The one and only hike
With a pledge rooted in my heart, I set off an hour earlier today at 3pm with just one goal - to hike beyond 20km, something I have never done before though I did run Penang Bridge a few times, day hike, it’s something unprecedented.
I have long planned to hike to Bay View from my son’s homestay house on Ranfurly, based on Google Map it is 12km away, so I guess if I complete a return trip, it will breach the 20km mark. I did hike up to the starting point of the track to Bay View from Westshore a week before, due to time constraints I turned back.
I decide to walk to Westshore Beach by Taradale Road in the direction of city-bound, the 3pm sun is searing hot but with low humidity and breezy condition, it doesn’t perturb me much.
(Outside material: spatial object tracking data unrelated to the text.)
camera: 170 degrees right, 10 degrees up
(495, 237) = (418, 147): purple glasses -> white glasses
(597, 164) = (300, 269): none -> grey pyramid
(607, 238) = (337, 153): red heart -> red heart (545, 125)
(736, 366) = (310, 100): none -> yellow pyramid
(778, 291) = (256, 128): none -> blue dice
Passing by this Streetwise Coffee stall, the aroma of the coffee beans is way too much to resist, I halt to grab a large cup of hot latte, it is sheer bliss in life to sip a good coffee while trudging on in your own assumed “Great Expedition”.
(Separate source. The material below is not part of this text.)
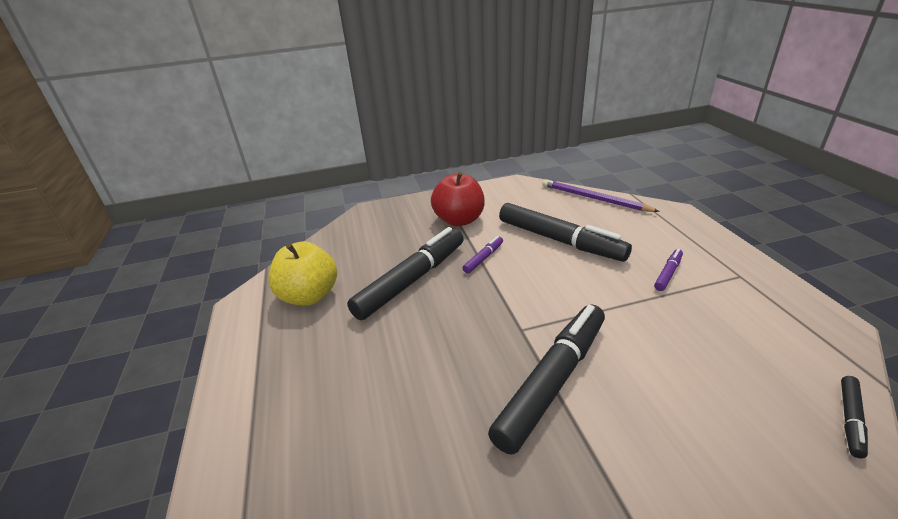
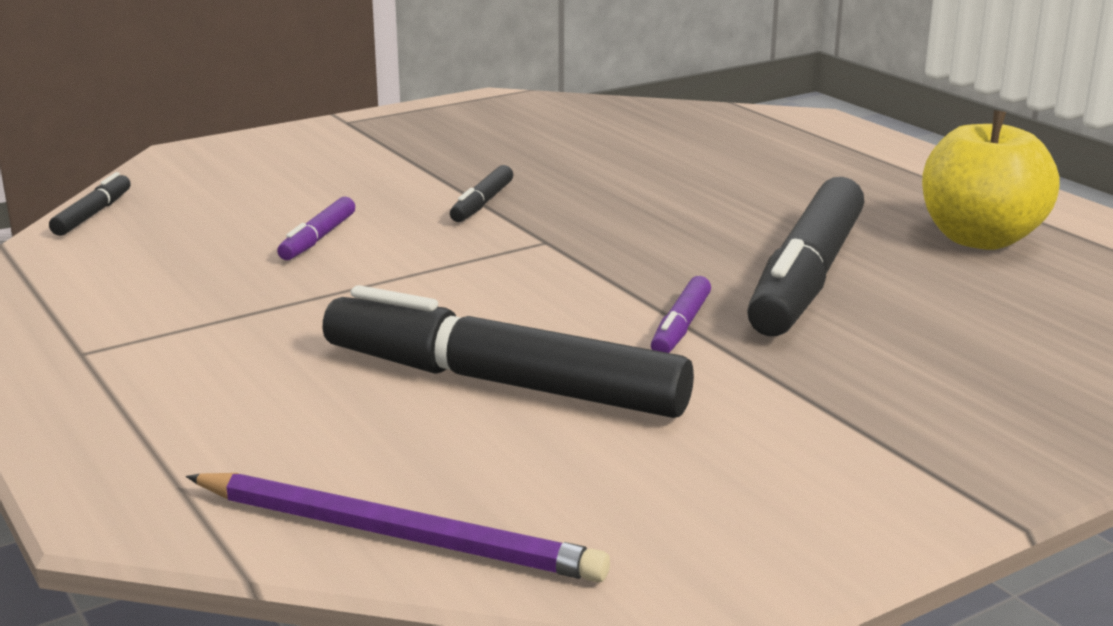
camera: 160 degrees right, 10 degrees down
(459, 220) = (823, 409): red apple -> none
(552, 381) = (482, 203): black marker -> black marker, size x0.44
(668, 273) = (244, 340): purple marker -> purple marker (318, 238)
Then I turn to the way to Ahuriri, about after an hour, I reach Ahuriri Estuary on my left and Westquay on my right. The high tide at around 4pm floods the entire wetland, it is transformed into a massive lake where weekend visitors fish, swim and kayak. At the Westquay, the water level at the bay is so high that it seems to be overflowing soon, countless boats and yachts buoy violently in the rather choppy sea.
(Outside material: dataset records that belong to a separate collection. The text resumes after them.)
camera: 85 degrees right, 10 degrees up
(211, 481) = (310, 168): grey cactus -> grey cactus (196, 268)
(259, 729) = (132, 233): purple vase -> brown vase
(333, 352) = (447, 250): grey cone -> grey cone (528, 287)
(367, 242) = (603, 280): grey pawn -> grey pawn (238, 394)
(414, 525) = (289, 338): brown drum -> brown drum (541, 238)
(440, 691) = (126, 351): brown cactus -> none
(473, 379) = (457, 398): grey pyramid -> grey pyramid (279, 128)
I then turn to Westshore Beach, have the last sip of my large cup of latte, take a short respite at the bus station just beside the beach. The sea is emerald green under the bleached sunlight, beachgoers are having all sorts of fun swimming, surfing or canoeing. I don’t rest for long, there is still quite a distance to go, I time myself to turn back whatsoever at 5.30pm at the latest, otherwise, it would be too late for me to reach home.
It’s always enjoyable to walk along the shoreline of Westshore Beach, blooming yellow daisies blanket the slope of the pathway near the beach, at the distance, there are cargo ships or speedboats gliding across in the vastness of the deep blue sea, and the air is filled with jubilant cacophony from the visitors who throng the nearest safe-to-swim beach in Napier, the swells are not really ferocious but then it was good enough for the surfing beginners to have some good blast.
Around 4.15pm, I reach the end of Charles Avenue at Westshore Beach, it ends at the starting point of a walking cum cycling track to Bay View. I stop for a while to have some water from the water cooler station and to refill my water bottle. I can sense the intensity of sunlight mellows, and the blustery wind smooches my body with cosy coolness. The track stretches side by side to the black sand beaches that continue for a few km, they are strewn with old abandoned tree trunks and branches, various types of flowers trees flourishingly bloom in the spring cover the ground like colourful carpets, it is a natural sight to behold and provides excellent compositions for photography. After about 45 minutes, the track ends and it leads into a small residential community, then I see this sign showing Bay View on the roadside.
I have eventually made it to Bay View on foot, but it is only half of my hike, now I need to make my way back home.
The sun is dipping in the West when I slowly walk back home, I take the route for the first two times where I covered more than 16km, it goes through Ahuriri Estuary along the railway's track, then I turn left to go down the slope to cross the railway track and the Hasting Expressway through the underpasses where I reach the other side near the sheep farming field. Again, I turn into the dirt path that leads to Church Road, ripping through the grazing meadows of the sheep. It is a long, solitude walk as I don’t come across anyone at all, it is kind of strange not to bump into any cyclist on this Saturday evening, the sun is shining softly as it collapses further towards the mountain top in the distant, wind blows at balmy pace, I just walk on, alone but enjoyably immerse in the serene silence.
Around 7.30pm, I complete the water ride trail that snakes its way along the narrow canal, I witness a family of ducks swimming timidly away from me when I approach them to take a few shots, birds’ chirping breaks the calm quietness intermittently, and a flock of seagulls fly across in the sky. The sweet pastel hue of sunset emerges in the horizon above the distant hills, I walk towards the sports ground near the Park Island Reserve, the thin lampposts lit up their eyes in the failing light, I can see only a handful of people strolling at the park, the field is empty, the night is eerily looming and I hasten my pace to beat the imminent darkness that will soon inundate the surrounding.
I reach home right before 8.15pm, the entire hike takes me 5 hours and I manage to achieve a new record of 21.3km, my departure back home is exactly two weeks away, and I just make up my mind that such a long hike would be the one and only until I leave.